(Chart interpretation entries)
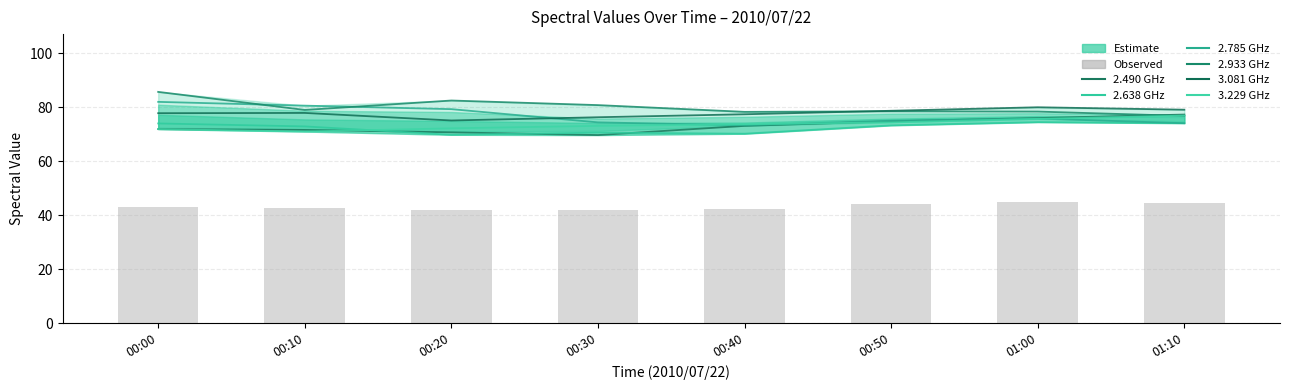

What is the label of the 4th bar from the right?

00:40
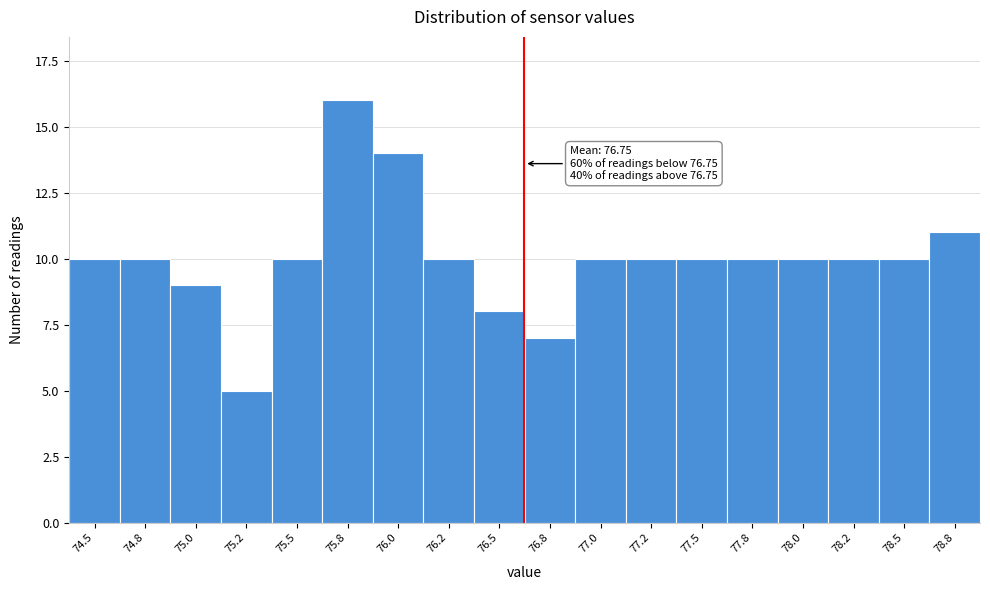

Reading left to right, list all the values displayed in this chart.

74.5=10	74.8=10	75.0=9	75.2=5	75.5=10	75.8=16	76.0=14	76.2=10	76.5=8	76.8=7	77.0=10	77.2=10	77.5=10	77.8=10	78.0=10	78.2=10	78.5=10	78.8=11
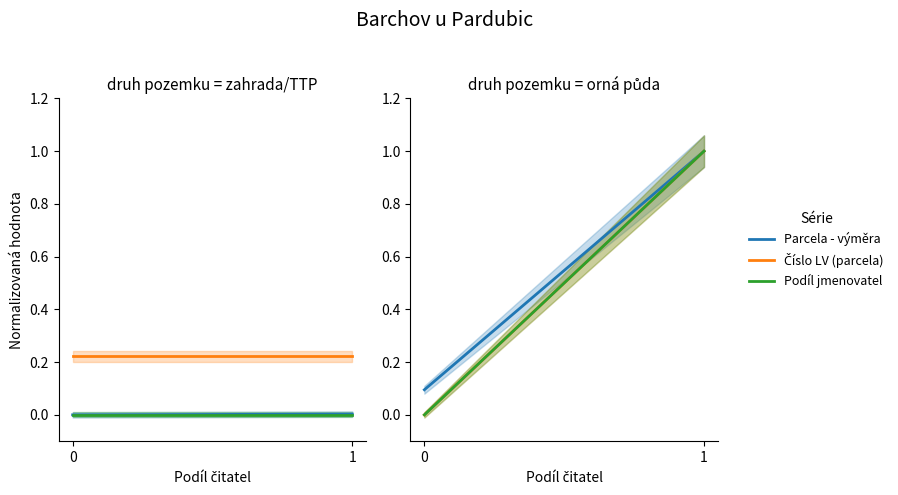

How many lines are shown in the chart?

3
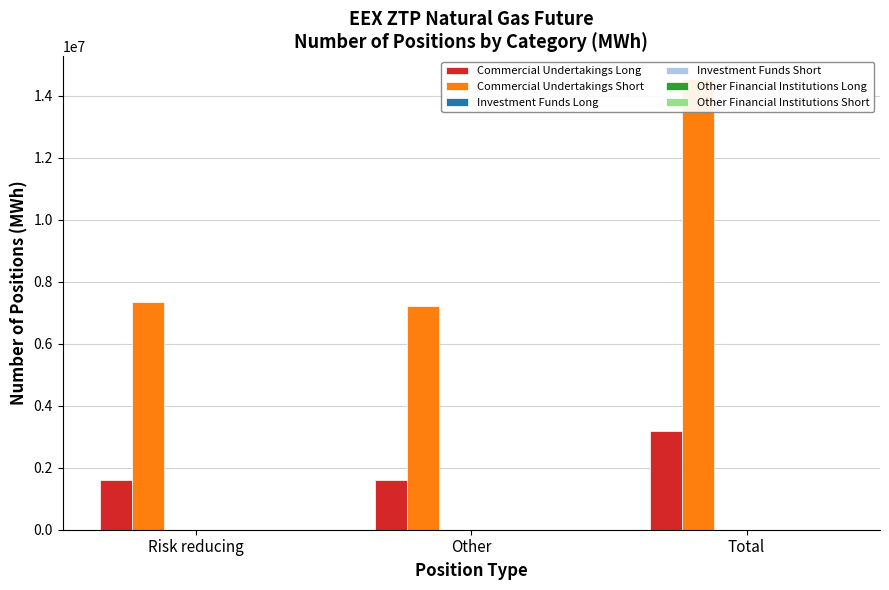

How many bars are there in total?

18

_What you need to do_:
Transcribe every entry above word for word, leaving out the pictures.

_Answer box_:
What is the label of the 4th bar from the right?

00:40

Reading left to right, list all the values displayed in this chart.

74.5=10	74.8=10	75.0=9	75.2=5	75.5=10	75.8=16	76.0=14	76.2=10	76.5=8	76.8=7	77.0=10	77.2=10	77.5=10	77.8=10	78.0=10	78.2=10	78.5=10	78.8=11

How many lines are shown in the chart?

3

How many bars are there in total?

18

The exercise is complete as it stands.